July 23 was a pretty wet and miserable day, but several young families and adults appeared regardless of the weather. We had just decided to go for a short walk collecting any plants, animals and plastic, when down came the rain. This happened 2-3 times so each time we scuttled back to our cars. The weather was perfect for collecting fresh specimens as the sea weed and sea-grasses were still coming in.
When we returned Mike Gregson went through the main groups. He described the green, brown and red algae due to different colour pigments. Quite a few seemed to contain agar which can be extracted on a mass scale for icecream, tomato sauce and laboratory agar.
Two genera of algae, Caulerpa and Codium, have the distinguishing feature of having just one big cell with nuclei dispersed throughout the structure.
Mike talked about the sea grasses that are descended from land plants, which then re-invaded the sea and have flowers that are pollinated underwater. He showed us Posidonia coriacea or ribbon weed and the thicker version P. australis which is responsible for the fibre balls that can often be seen on the beaches. There were two species of wire weeds, Amphibolus antarctica and A. griffithii, where many small organisms settle on it. The juveniles had the little grappling hooks, to enable them to catch onto anything and settle down. Most of the sea grasses are poisonous, but Paddle Weed, Halophilia ovalis, is often grazed by little fish and Dugongs up north.
One of the sea-grasses was a seedling. On the Monday following, I sent the photo to Marion Cambridge from the Oceans Institute at UWA who said it was a tropical seagrass seedling of Syringodium isoetifolium.
She thought it had a red seed too. The next day she went down to the beach and after checking her seagrass books, it turns out that the seagrass we collected (S. isoetifolium) has hard, dark coloured seeds a few (4-5) mm long (see sketch). Marion thinks our specimen probably had some sort of orange/red ascidian attached to it. She also sent a male flower with anthers attached.
As usual we had many sponges-Porifera, some of which were brightly coloured, which ranged from soft sponges used in the bath, to coarse ones. All contain spicules and the really coarse ones are made of spongin. The sponges when alive can have many colours.
From Cnidaria (which can include corals) we saw a large number of the floating colonial blue bottles (below), which consist of a large gas filled float and several tentacles including a large fishing tentacle, feeding tentacles and reproductive tentacles. It is the long fishing tentacles that have stinging cells which can be so dangerous in the tropics.

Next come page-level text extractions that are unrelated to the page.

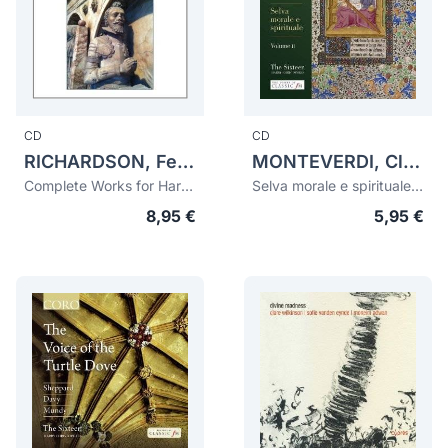
CD
CD
RICHARDSON, Ferdinando (1558-1618)
MONTEVERDI, Claudio (1567-1643)
Complete Works for Harpsichord
Selva morale e spirituale. Volume II
8,95 €
5,95 €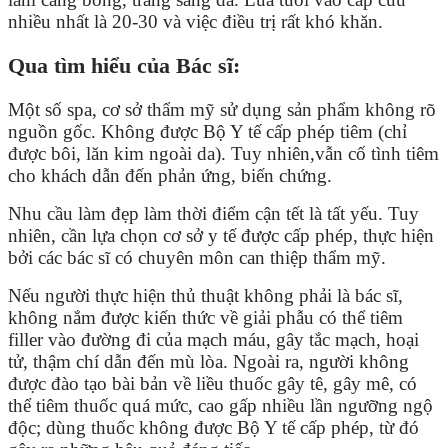
nhiều nhất là 20-30 và việc điều trị rất khó khăn.
Qua tìm hiểu của Bác sĩ:
Một số spa, cơ sở thẩm mỹ sử dụng sản phẩm không rõ
nguồn gốc. Không được Bộ Y tế cấp phép tiêm (chỉ
được bôi, lăn kim ngoài da). Tuy nhiên,vẫn cố tình tiêm
cho khách dẫn đến phản ứng, biến chứng.
Nhu cầu làm đẹp làm thời điểm cận tết là tất yếu. Tuy
nhiên, cần lựa chọn cơ sở y tế được cấp phép, thực hiện
bởi các bác sĩ có chuyên môn can thiệp thẩm mỹ.
Nếu người thực hiện thủ thuật không phải là bác sĩ,
không nắm được kiến thức về giải phẫu có thể tiêm
filler vào đường đi của mạch máu, gây tắc mạch, hoại
tử, thậm chí dẫn đến mù lòa. Ngoài ra, người không
được đào tạo bài bản về liều thuốc gây tê, gây mê, có
thể tiêm thuốc quá mức, cao gấp nhiều lần ngưỡng ngộ
độc; dùng thuốc không được Bộ Y tế cấp phép, từ đó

A small colony of Physalia utriculus showing the horizontal float with the polyps beneath. Note the main tentacle is long, frilled and beaded in appearance.
Photo by Clay Bryce,
copyright WA Museum
From Mollusca we saw Violet Shells which also have bubbles so can float around on the surface.
The only other molluscs we saw were the inevitable Spirula shells which are the shell of an octopus like animal that lives out in the open ocean and uses air chambers to move up and down in the water column.

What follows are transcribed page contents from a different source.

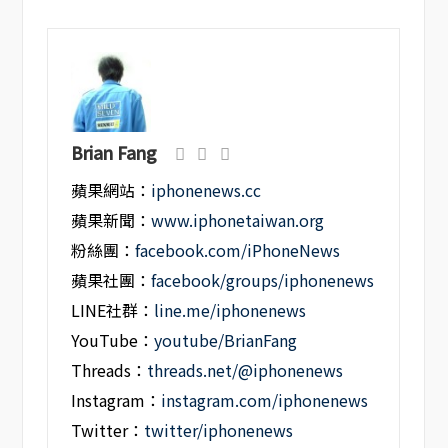
Brian Fang
蘋果網站：
iphonenews.cc
蘋果新聞：
www.iphonetaiwan.org
粉絲團：
facebook.com/iPhoneNews
蘋果社團：
facebook/groups/iphonenews
LINE社群：
line.me/iphonenews
YouTube：
youtube/BrianFang
Threads：
threads.net/@iphonenews
Instagram：
instagram.com/iphonenews
Twitter：
twitter/iphonenews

The only Echinoderms were sea urchins; mainly the large red sea urchin Heliocidaris which has a sharp set of five teeth. Using a hand lens, you could see where the tube feet emerged.
There were many sea squirts which are Ascidians with simple sac like bodies, and an inhalant and exhalant siphon. Their tadpole like larvae has a notochord and it’s here that there is a link to vertebrates. The notochord is a precursor to the vertebrate backbone, and this makes the Ascidians (Tunicates) part of the Phylum Chordata.
There were many colonial ascidians as well. The photo is the calcareous tube of a Spirorbid worm according to Claudia). These are miniature fan worms that are epiphytic (grow on plants and many other surfaces). These are miniature fan worms that are epiphytic (grow on plants and many other surfaces).
The only other vertebrates we saw were a Skate egg case and Globe Fish plus a large fish skull which Claudia Mueller took back to her Department of Animal Biology at Murdoch University. The skull was examined to try to locate the otoliths from the inner ear, to determine the species. Unfortunately they were missing.
We were so lucky to have Mike Gregson who shared his wealth of knowledge with us and also Claudia Mueller who was extremely helpful both on the beach and taking some samples back to Murdoch University as well, for feedback. Unfortunately Lisa Kirkendale and Megan Cundy were unable to attend. Needless to say, given the weather conditions we all managed to have a great time and got the job done!